# Green Hair Algae ??? Help please



## Guttboy (Jul 19, 2003)

Hi everyone....

Tank is still doing well...have some spot algae on the glass...oh well just scrape that crap off!

My question is about hair algae. I have been getting alot on some of the slower growing plants and on some of the stems..Green very fine threads..not very long.

I have 18 ottos in the tank and they are chomping on leaves, glass, rocks, wood...but are not seeming to get the "hairs off" the other plants.
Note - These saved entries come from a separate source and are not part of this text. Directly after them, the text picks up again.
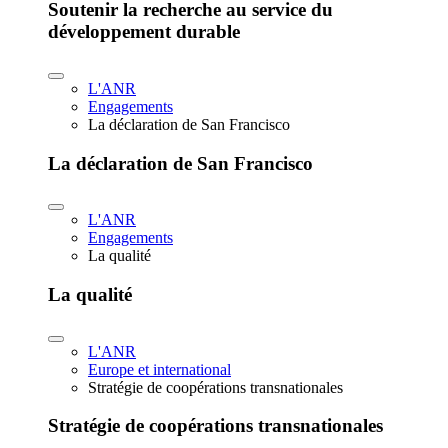
Soutenir la recherche au service du
développement durable
L'ANR
Engagements
La déclaration de San Francisco
La déclaration de San Francisco
L'ANR
Engagements
La qualité
La qualité
L'ANR
Europe et international
Stratégie de coopérations transnationales
Stratégie de coopérations transnationales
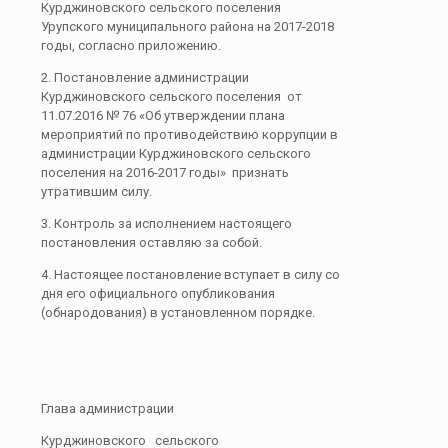
Курджиновского сельского поселения
Урупского муниципального района на 2017-2018
годы, согласно приложению.
2. Постановление администрации
Курджиновского сельского поселения от
11.07.2016 № 76 «Об утверждении плана
мероприятий по противодействию коррупции в
администрации Курджиновского сельского
поселения на 2016-2017 годы» признать
утратившим силу.
3. Контроль за исполнением настоящего
постановления оставляю за собой.
4. Настоящее постановление вступает в силу со
дня его официального опубликования
(обнародования) в установленном порядке.
Глава администрации
Курджиновского сельского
ANy suggestions on fish to get...do SAE's eat this....I have read all the posts in here just would like an up to date answer because I am a bit confused and the LFS wasnt sure. PS they also want 12.99 per SAE too so if thats the case then I want to be sure before purchase!

Cya soon

Mike


----------



## Rex Grigg (Dec 10, 2002)

Normally the Ottos will not do much for the hair algae. SAE, Amano shrimp and Rosy barbs are the best solution for hair algae. I know you have to pay a very high price for SAE so you might want to try some Rosy barbs.


----------



## Guttboy (Jul 19, 2003)

SAE's are not being shipped correctly to the LFS...the manager keeps trying to order them but he gets false ones instead. Will take a look at rosy barbs...just dont want them tearing the heck out of my plants..not sure if they do or not though.

thanks rex

Mike


----------



## Rex Grigg (Dec 10, 2002)

They might develop a taste for some of the fine leaved stuff.


----------